====== Dataset content

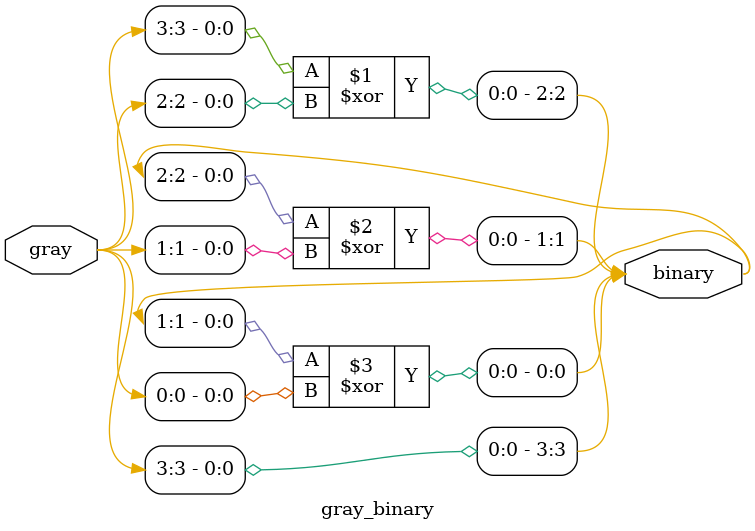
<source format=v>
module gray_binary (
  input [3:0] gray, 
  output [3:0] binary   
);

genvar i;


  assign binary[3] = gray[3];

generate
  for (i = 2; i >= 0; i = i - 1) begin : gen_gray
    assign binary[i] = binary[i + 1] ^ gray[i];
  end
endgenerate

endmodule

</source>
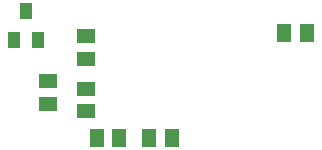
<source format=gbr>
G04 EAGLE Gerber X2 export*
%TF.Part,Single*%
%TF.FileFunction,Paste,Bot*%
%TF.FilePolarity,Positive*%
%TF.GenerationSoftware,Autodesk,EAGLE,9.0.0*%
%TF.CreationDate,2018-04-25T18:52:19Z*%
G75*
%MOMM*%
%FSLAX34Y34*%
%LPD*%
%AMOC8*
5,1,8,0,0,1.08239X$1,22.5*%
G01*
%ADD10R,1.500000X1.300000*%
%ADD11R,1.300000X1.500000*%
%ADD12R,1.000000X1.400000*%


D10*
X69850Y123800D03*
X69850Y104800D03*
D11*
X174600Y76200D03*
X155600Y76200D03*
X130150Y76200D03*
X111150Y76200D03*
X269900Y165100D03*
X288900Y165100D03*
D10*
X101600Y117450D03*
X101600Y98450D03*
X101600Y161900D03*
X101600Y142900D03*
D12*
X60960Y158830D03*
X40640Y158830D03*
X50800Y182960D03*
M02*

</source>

============
====== Dataset content

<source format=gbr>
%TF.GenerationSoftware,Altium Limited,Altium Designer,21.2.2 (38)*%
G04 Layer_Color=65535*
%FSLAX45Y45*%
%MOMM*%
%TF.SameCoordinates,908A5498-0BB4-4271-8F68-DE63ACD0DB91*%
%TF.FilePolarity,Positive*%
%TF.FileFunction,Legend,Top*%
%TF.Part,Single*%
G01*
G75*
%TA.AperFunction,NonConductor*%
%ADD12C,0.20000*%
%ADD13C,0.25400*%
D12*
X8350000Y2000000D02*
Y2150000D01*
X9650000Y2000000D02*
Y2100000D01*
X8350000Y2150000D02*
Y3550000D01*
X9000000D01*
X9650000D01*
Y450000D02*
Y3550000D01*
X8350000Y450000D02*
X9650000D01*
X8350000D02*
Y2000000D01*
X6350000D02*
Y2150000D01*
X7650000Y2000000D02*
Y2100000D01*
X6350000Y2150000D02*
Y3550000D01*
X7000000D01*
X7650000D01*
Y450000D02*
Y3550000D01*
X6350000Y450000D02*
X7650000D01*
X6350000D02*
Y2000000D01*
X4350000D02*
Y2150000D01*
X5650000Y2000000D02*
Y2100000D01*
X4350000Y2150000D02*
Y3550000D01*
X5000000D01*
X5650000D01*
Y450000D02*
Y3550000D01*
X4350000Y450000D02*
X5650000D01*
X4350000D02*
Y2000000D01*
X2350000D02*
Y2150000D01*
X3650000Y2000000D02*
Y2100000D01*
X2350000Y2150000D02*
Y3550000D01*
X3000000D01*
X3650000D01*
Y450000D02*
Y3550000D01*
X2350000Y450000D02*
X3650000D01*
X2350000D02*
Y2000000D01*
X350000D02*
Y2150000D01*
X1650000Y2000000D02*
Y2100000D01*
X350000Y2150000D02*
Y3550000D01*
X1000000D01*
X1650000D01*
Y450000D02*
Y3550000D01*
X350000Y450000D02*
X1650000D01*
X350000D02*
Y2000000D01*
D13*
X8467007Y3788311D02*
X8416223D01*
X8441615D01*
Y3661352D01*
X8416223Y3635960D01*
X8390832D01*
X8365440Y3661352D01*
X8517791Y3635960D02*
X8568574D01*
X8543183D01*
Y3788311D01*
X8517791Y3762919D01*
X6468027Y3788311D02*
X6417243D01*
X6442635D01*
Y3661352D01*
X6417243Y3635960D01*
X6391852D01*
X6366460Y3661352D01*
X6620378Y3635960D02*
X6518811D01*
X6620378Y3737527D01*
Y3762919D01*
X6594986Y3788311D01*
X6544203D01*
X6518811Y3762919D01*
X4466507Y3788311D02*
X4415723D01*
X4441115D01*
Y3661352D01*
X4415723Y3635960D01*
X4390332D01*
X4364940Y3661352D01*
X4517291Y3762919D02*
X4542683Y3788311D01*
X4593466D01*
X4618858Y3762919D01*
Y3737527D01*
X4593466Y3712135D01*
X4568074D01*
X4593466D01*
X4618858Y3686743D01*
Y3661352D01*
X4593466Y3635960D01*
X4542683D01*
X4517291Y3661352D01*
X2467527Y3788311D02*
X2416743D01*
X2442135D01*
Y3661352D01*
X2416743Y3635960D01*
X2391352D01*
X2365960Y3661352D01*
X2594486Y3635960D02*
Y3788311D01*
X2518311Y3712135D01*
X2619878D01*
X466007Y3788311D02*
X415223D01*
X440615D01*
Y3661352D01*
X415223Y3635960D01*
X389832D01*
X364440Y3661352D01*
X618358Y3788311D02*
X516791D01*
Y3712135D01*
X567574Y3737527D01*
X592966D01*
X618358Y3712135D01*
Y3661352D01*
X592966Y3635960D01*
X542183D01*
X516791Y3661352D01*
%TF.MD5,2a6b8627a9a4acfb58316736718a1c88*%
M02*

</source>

============

- Brief
Whenever a line of the entries contains the string "assign", copy that line.

- Solution for this task
  assign binary[3] = gray[3];
    assign binary[i] = binary[i + 1] ^ gray[i];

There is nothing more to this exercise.